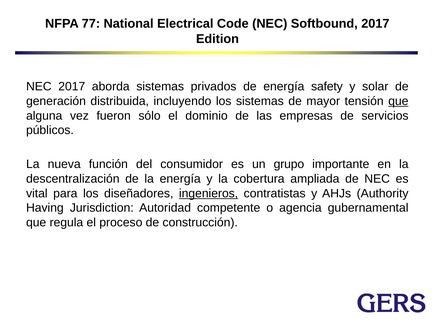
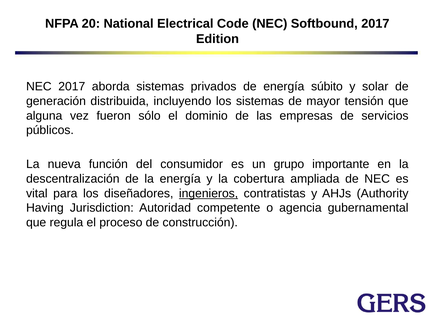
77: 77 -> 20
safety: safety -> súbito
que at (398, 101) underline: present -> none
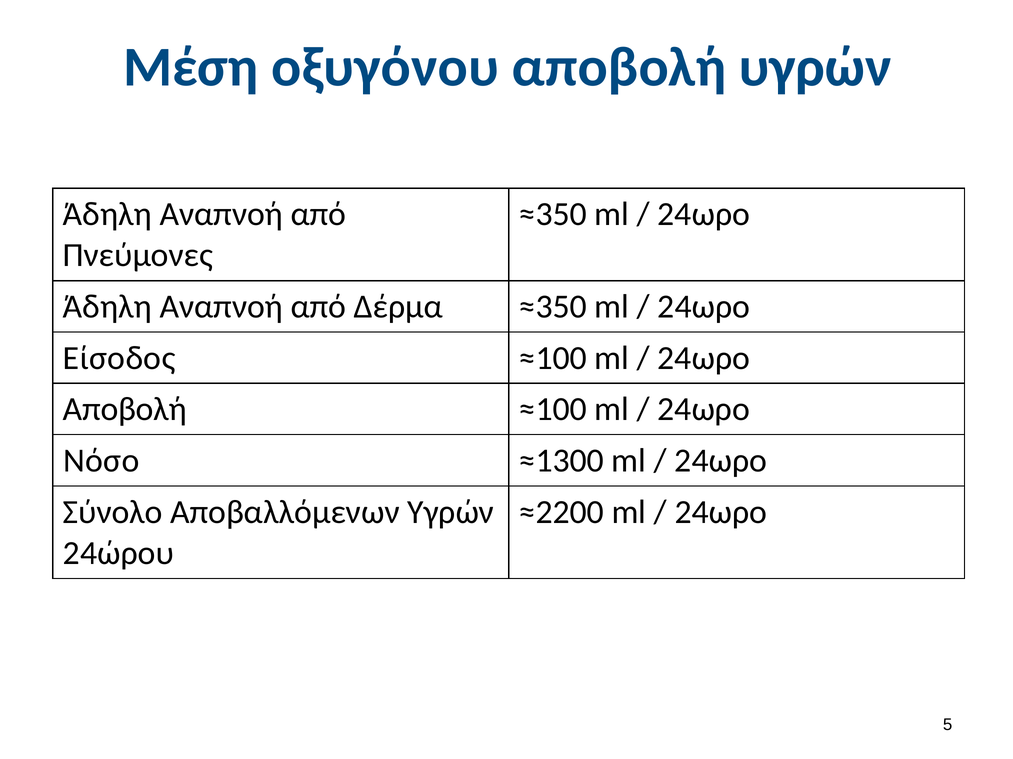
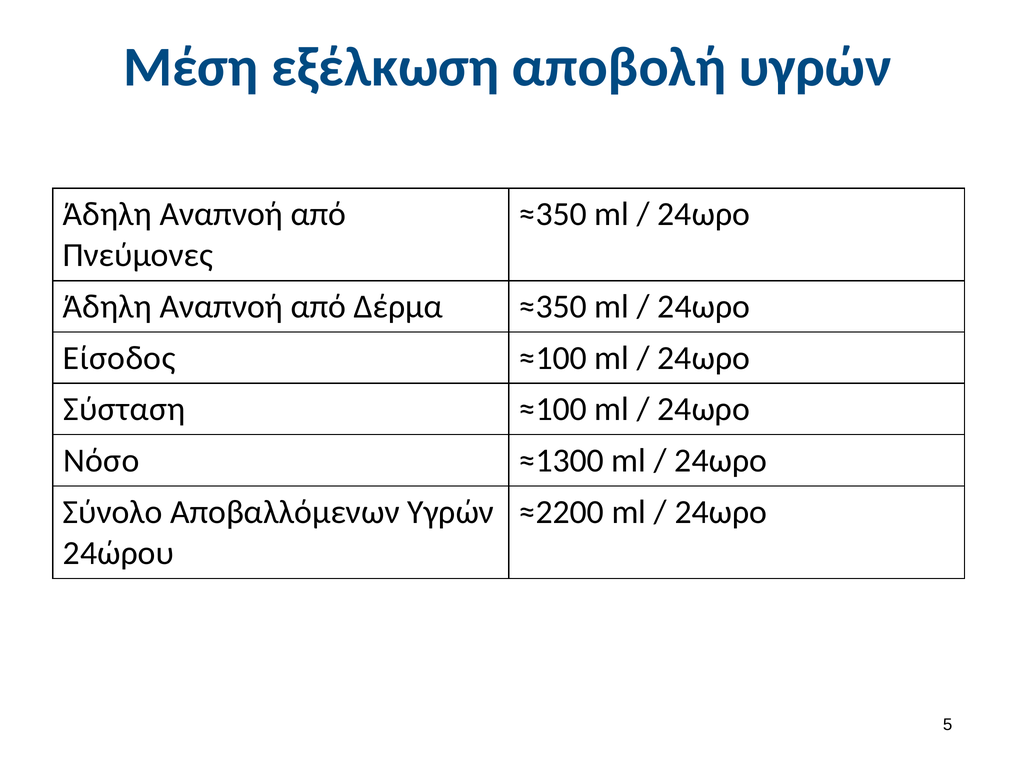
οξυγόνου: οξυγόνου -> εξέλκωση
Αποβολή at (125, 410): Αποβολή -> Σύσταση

########

What needs to be done -
Reproduce every difference line from the listing above verbatim, without the pictures.

Full response -
77: 77 -> 20
safety: safety -> súbito
que at (398, 101) underline: present -> none
οξυγόνου: οξυγόνου -> εξέλκωση
Αποβολή at (125, 410): Αποβολή -> Σύσταση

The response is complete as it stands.